Un ancien agent du DRS, installé depuis quelques années en France qui disparait dès qu’il rentre en Algérie puis on le découvre emprisonné à Blida. Par qui et pourquoi ? Mystère ! Noureddine Belmouhoub, défenseur des droits de l’Homme algérien, porte-parole du Comité de défense des ex-internés des camps de sûreté (CDICS), a été enlevé en plein cœur d’Alger par trois hommes dimanche 23 octobre et embarqué dans une voiture banalisée. Il a été ensuite libéré dans la matinée du mercredi 26 octobre sans que la justice ne réagisse ni qu’aucune enquête ne soit évoquée. "Je vois mal le policier du coin ou l’officier du DRS venir me séquestrer pour le plaisir. Il y a une responsabilité qui vient de plus haut", a-t-il affirmé dans un entretien à El Watan. La déclaration est lourde de sens. Elle nous rappelle que le pays de justice pour lequel se sont battus nos aînés les moudjahidine et les défenseurs des droits de l’homme relève d’un vœu pieux.
Un maire, Mouhib Khatir, arrêté par des agents en civil comme un vulgaire voyou, maintenu en prison pour des motifs qui ne tiennent pas debout. comme souvent des notabilités aux pouvoirs démesurés mettent la pression sur la justice pour punir Mouhib Khatir d’avoir oser se dresser contre elles.
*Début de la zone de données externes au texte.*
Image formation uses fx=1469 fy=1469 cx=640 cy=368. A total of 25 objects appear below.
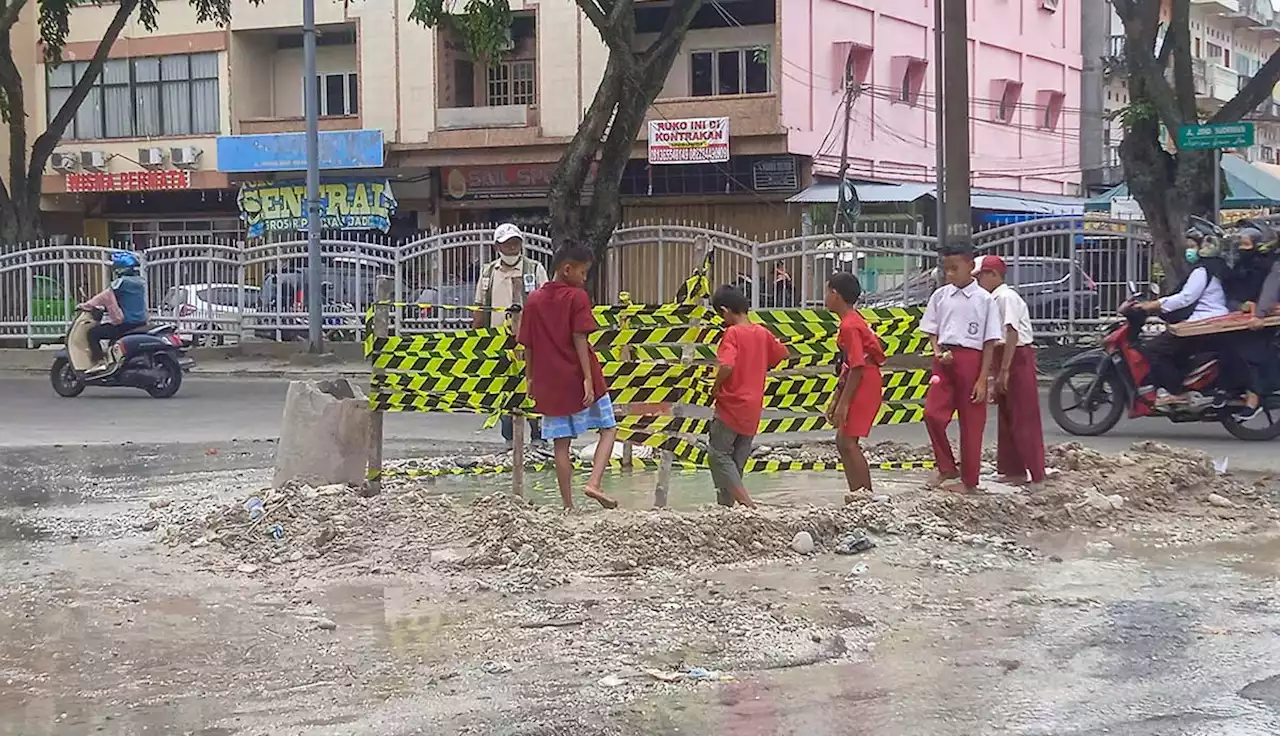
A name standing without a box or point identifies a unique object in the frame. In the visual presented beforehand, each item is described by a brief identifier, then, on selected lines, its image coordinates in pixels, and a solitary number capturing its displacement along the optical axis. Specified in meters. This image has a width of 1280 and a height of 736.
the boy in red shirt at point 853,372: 8.64
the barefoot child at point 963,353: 8.87
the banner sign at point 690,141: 28.59
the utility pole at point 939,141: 19.59
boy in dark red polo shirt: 8.38
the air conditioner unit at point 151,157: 33.38
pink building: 29.48
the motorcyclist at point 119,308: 17.25
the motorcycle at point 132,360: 17.28
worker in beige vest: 10.80
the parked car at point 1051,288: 19.45
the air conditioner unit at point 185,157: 33.22
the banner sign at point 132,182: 33.66
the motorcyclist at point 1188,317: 12.01
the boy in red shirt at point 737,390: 8.45
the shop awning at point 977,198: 28.88
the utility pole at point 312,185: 22.14
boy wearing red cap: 9.23
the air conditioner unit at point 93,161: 33.97
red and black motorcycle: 12.10
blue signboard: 31.17
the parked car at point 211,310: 23.81
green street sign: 15.59
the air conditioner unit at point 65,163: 34.16
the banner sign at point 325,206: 32.16
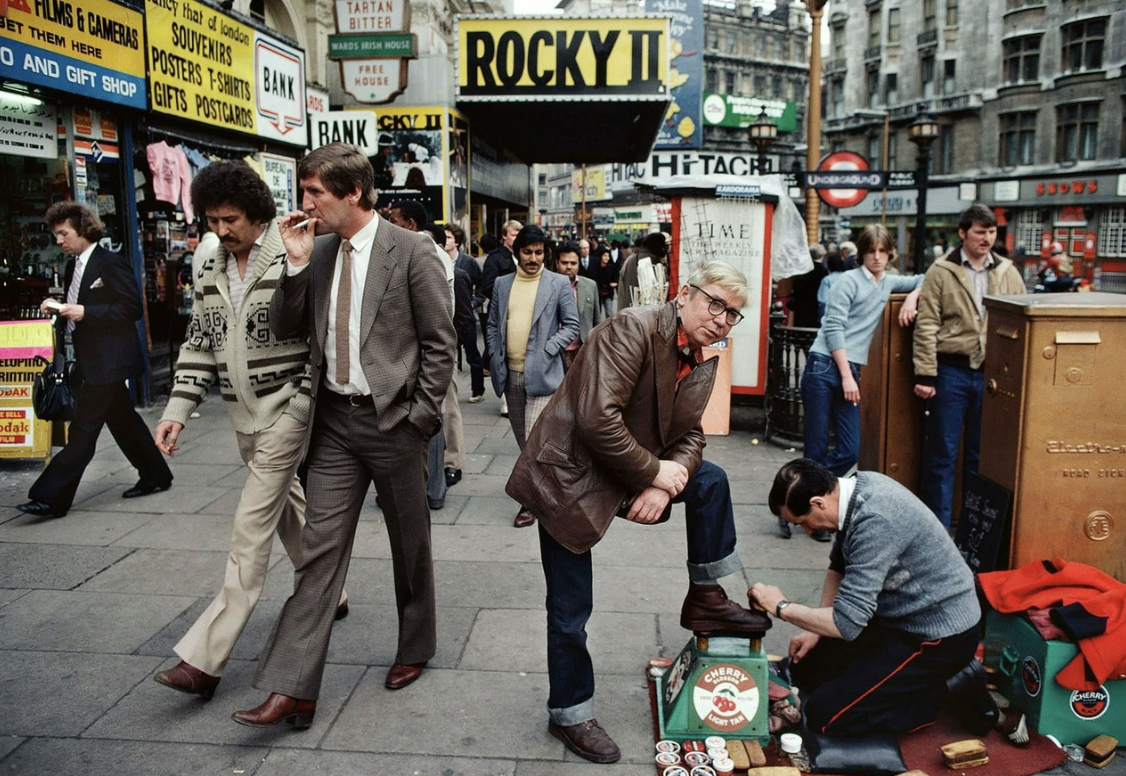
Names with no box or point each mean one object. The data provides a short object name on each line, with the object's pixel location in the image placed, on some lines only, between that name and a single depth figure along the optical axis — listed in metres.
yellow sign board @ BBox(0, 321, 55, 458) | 7.14
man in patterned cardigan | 3.47
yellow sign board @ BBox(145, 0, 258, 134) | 9.24
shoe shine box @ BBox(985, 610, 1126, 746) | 3.27
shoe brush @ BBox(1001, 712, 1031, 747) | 3.29
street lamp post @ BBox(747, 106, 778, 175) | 17.89
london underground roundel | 12.01
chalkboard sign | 4.00
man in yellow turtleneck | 5.90
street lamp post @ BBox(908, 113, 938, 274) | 13.73
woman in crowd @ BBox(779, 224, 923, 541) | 5.75
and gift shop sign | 7.22
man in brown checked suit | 3.29
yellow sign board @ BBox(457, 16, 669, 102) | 12.42
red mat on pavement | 3.16
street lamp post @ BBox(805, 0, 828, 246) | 13.11
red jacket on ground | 3.21
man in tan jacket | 5.25
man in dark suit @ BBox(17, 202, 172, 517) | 5.89
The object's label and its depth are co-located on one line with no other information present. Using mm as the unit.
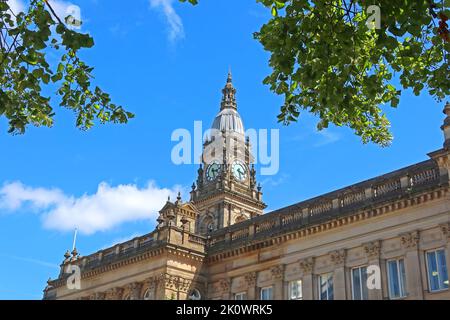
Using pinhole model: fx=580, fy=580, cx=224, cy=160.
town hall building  29156
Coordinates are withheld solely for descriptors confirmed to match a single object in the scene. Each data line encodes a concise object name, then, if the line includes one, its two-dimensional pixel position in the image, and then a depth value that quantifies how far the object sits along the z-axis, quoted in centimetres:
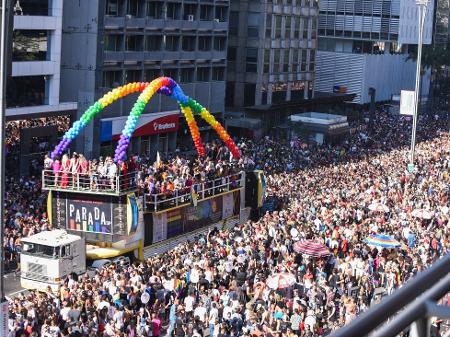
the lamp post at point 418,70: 4691
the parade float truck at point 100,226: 2798
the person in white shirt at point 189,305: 2230
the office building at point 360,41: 10031
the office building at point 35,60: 4878
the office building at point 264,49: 7756
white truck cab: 2764
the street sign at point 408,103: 5019
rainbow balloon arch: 3378
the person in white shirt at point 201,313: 2181
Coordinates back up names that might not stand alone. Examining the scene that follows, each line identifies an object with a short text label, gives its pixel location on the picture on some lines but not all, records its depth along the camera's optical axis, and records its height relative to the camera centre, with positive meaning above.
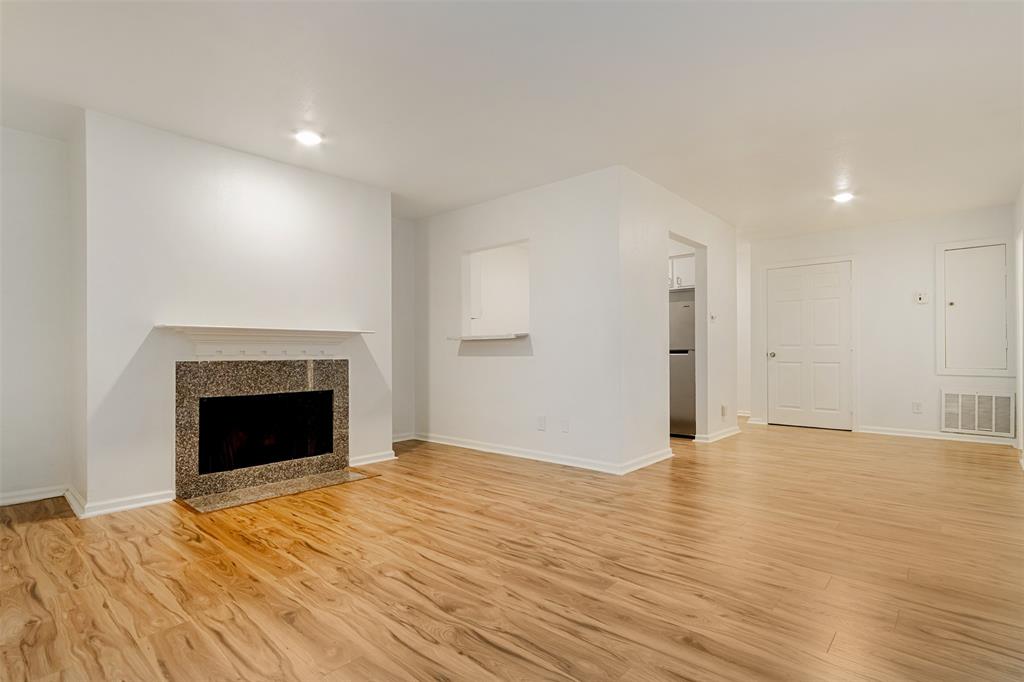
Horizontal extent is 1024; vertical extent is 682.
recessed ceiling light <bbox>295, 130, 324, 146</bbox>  3.66 +1.45
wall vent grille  5.63 -0.81
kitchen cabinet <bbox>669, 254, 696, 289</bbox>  6.86 +0.92
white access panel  5.68 +0.36
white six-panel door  6.65 -0.06
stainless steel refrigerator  5.97 -0.32
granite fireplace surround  3.63 -0.40
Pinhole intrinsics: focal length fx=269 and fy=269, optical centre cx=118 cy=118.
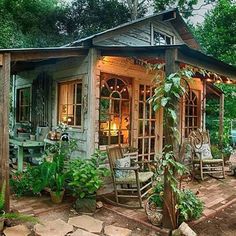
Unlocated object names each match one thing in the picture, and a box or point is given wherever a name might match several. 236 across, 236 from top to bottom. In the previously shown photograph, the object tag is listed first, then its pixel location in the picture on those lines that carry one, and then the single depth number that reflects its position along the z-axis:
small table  5.54
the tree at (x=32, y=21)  12.37
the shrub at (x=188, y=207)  3.47
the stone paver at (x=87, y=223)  3.46
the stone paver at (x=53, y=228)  3.28
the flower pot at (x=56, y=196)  4.34
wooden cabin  4.15
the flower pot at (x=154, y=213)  3.54
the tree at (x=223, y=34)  11.40
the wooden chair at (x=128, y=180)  4.26
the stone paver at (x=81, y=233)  3.30
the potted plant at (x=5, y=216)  3.19
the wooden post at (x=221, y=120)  8.08
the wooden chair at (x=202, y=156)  6.17
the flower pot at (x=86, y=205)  4.03
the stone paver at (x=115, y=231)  3.34
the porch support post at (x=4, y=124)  3.52
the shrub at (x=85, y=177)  4.00
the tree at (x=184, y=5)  14.84
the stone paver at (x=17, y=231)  3.19
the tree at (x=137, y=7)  14.82
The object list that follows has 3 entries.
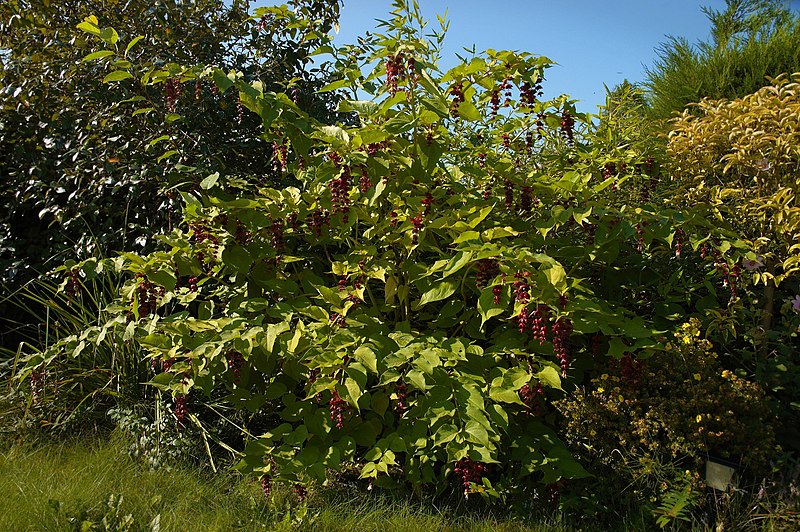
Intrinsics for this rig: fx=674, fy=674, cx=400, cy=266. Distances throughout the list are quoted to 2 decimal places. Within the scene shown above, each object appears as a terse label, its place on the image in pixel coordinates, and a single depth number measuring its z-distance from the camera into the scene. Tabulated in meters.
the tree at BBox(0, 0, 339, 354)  4.20
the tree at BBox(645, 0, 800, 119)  5.47
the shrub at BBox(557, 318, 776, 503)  2.75
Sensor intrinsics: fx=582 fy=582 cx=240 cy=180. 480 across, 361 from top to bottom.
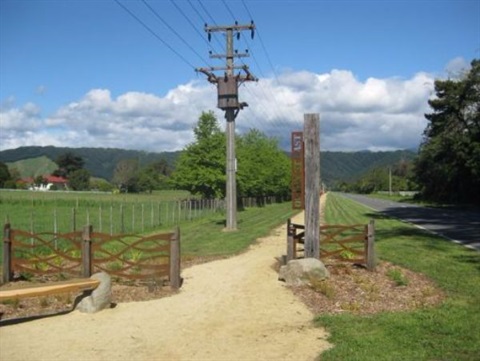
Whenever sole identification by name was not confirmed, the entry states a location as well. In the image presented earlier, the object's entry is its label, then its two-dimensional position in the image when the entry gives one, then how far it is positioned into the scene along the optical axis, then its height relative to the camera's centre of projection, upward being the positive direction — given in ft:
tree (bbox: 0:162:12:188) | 416.26 +2.39
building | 485.07 -4.08
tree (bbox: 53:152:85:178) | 523.70 +13.84
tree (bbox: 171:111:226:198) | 154.71 +3.42
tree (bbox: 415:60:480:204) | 161.89 +12.92
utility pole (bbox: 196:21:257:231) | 82.89 +11.82
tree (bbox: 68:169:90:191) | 486.10 -1.40
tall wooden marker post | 42.98 -0.32
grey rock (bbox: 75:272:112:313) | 30.96 -6.47
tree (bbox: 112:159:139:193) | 440.99 +1.91
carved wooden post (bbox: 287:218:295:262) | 44.09 -5.04
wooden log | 28.94 -5.71
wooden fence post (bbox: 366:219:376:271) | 42.70 -5.32
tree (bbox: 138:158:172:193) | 433.48 -1.16
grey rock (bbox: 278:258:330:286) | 38.40 -6.20
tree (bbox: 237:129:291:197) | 167.18 +3.99
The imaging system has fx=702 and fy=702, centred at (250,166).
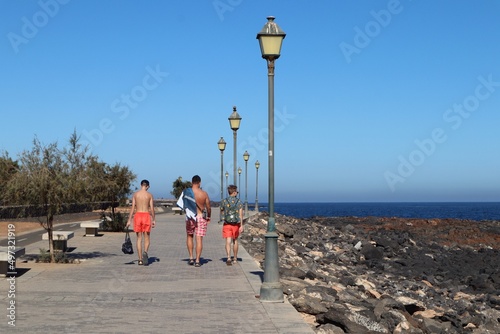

Le courageux maire de Zéralda poursuit sa grève de la faim, seul dans sa cellule contre un système judiciaire inféodé aux puissances de l’argent et du pouvoir. Mohamed Baba Nejar, ce jeune Mozabite emprisonné à Khenchela, loin de son M’zab natal, est en train de faire lui aussi une grève de la faim. Selon le docteur Kamreddine Fakhar, il est déjà à son 26e jour de privation de toute nourriture. Sa revendication ? Un procès juste. Ce que la justice de notre pays ne semble pas capable de lui assurer comme d’ailleurs les autres cas évoqués précédemment. Il y a donc au moins deux hommes qui luttent derrière leur cellule pour que justice leur soit rendus. Mais le sommet de l’injustice demeure sans aucun doute le cas de Kamel Medjnoun, disparu puis emprisonné depuis 10 ans sans procès jusqu’à récemment. L’accusation jamais prouvée : participation à l’assassinat du célèbre chanteur d’expression kabyle Matoub Lounès. Des hommes quelque part haut placés ont volé à ce jeune homme dix ans de sa vie. Sa liberté. Au mépris de toutes les lois censées régir notre pays.
Comme dans tous les cas d'insupportables dépassements, au ministère de la Justice c’est motus bouche cousue. On ne dit rien, le ministre de la justice Tayeb Belaïz et son armée de juges continuent de discourir. On courbe l’échine en attendant que le vent passe. Sans doute que notre ministre chargé de faire régner la justice oublie que dans les pays qui se respectent et ont une haute idée de leurs citoyens quand de tels dépassements sont commis le ministre agit ou se démet. Dans le cas Belmouhoub, le ministre de l’intérieur devra s’expliquer sur ces barbouzes qui agissent en plein cœur d’Alger. Ces "polices parallèles" qui font penser aux heures sombres des dictatures d’Amérique latine.
Il y a quelque chose qui ne tourne pas rond dans la justice de notre pays. Rien donc ne sert de faire assaut de promesses ; personne n’est dupe. L’impunité est la règle et la justice une exception. Autrement, comment peut-on se taire, détourner sa tête, faire comme si, quand on sait que des Algériens sont maintenus en prison pour des motifs aussi inconséquents que ceux avancés pour mettre au silence Nourddine Mouhoub, Mouhib Khatir, Mohamed Baba Nejar ou alors Kamel Medjnoune. Se taire aujourd’hui c’est tenir la chandelle aux auteurs de ces injustices.
Il est évident que ces pratiques déplacent l’espoir de l’Algérien de voir un jour le pays se débarrasser des remugles du parti unique et de ses rejetons en puissance.
Contrairement à toutes les déclarations des relais du pouvoir, comme celles Farouk Ksentini ou d’autres clients bien en vue du régime, ces injustices dénotent l’ambiguïté du discours officiel. Elles prouvent qu’il y a très loin entre les déclarations officielles et la réalité crue et verticale que subissent nombre de citoyens algériens.